When it comes to decoy spreads, many goose hunters are convinced that bigger is better. Spreads of more than 10 dozen full-body decoys are now common on the goose hunting landscape, and many hunters use custom decoy trailers to transport their prodigious spreads to and from the field. But veteran outfitter Darrell Wise contends that huge rigs of decoys are often unnecessary to successfully hunt geese in many areas. "The number of decoys you use depends on whether you are hunting next to a refuge or hunting geese that are feeding in a field," says Wise, who has hunted Canada geese for more than four decades in the western United States and Canada. "Next to a refuge, you need to use a lot of decoys to confuse the birds as to which side of the fence you are on. Consequently, hunting in these areas is not recommended for beginners or those looking for an easy hunt. But if you find a field where geese are actively feeding, then the number of decoys you use isn't important at all. Because geese have already made up their minds that they are going there to feed anyway, all you are doing is marking the spot. That's why when I hunt geese on my own for fun, all I use is maybe 18 silhouette decoys."

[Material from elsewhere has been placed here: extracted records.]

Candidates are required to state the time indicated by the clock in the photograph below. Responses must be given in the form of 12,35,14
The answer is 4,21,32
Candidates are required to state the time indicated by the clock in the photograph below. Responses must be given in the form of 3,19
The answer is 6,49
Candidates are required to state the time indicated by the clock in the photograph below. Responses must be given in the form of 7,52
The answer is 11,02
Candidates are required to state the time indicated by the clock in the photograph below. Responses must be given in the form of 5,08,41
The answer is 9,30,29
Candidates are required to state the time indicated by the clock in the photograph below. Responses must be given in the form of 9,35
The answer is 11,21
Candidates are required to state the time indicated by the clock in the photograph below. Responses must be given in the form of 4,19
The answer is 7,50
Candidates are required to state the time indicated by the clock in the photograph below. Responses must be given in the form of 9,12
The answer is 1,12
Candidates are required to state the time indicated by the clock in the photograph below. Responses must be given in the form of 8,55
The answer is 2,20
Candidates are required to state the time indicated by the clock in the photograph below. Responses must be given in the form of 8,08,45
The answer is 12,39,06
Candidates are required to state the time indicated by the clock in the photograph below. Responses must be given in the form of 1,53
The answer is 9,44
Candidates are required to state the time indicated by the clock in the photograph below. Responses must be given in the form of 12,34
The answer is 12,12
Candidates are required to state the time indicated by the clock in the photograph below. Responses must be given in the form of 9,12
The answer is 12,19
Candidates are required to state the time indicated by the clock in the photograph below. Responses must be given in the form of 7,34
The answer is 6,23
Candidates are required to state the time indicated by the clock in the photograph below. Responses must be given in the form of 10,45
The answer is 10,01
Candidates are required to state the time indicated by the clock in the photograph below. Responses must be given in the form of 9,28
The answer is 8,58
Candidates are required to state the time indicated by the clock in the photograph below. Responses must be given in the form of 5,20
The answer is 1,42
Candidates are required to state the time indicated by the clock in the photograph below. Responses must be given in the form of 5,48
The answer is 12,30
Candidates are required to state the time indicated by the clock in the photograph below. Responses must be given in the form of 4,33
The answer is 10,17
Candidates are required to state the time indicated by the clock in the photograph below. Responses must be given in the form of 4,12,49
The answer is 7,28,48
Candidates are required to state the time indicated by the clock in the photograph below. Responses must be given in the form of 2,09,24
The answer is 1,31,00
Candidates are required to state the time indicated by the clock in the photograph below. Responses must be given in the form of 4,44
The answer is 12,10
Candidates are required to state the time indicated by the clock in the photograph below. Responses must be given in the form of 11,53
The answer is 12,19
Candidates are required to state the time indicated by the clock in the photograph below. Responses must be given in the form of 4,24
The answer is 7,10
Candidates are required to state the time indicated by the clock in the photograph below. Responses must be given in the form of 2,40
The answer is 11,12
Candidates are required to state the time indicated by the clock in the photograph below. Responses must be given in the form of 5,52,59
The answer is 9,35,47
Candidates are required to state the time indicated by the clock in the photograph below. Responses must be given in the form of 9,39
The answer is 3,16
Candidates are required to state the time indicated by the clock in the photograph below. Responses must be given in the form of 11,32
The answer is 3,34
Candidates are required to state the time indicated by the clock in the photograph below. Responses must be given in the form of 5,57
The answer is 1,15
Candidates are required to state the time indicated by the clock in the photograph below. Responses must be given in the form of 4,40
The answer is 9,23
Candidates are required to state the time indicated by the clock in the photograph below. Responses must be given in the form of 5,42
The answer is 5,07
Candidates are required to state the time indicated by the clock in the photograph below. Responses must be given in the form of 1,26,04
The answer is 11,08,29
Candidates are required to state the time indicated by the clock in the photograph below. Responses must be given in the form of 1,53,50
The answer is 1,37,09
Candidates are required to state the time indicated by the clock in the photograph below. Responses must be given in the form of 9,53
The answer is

Michigan outfitter George Lynch has also had good success for years hunting over small decoy spreads. "If you hunt by yourself or with only one or two other people, you don't have to use that many decoys," says Lynch, who is also owner of Lynch Mob Goose Calls and a member of the Avery pro staff. "A dozen or 18 full-bodies with motion stakes make a good starter rig. If you're on a tight budget, you can either buy them yourself four or six at a time or split the cost of a dozen with a buddy. I also like to mix in a half-dozen shells that I place on the ground to look like resting or sleeping birds. Then your rig includes decoys that are moving like actively feeding birds, as well as decoys that look like birds that are resting and content. It says to the geese that this is a place with both food and safety—everything the birds are looking for.

"Another huge advantage of hunting with a small spread is it enables you to pick up your decoys and get out of a field quickly after you bag your birds," Lynch continues. "This will allow you to hunt a particular field for more than just one day and bag more birds in the long run than guys who go in with a trailer and spend all morning in the field."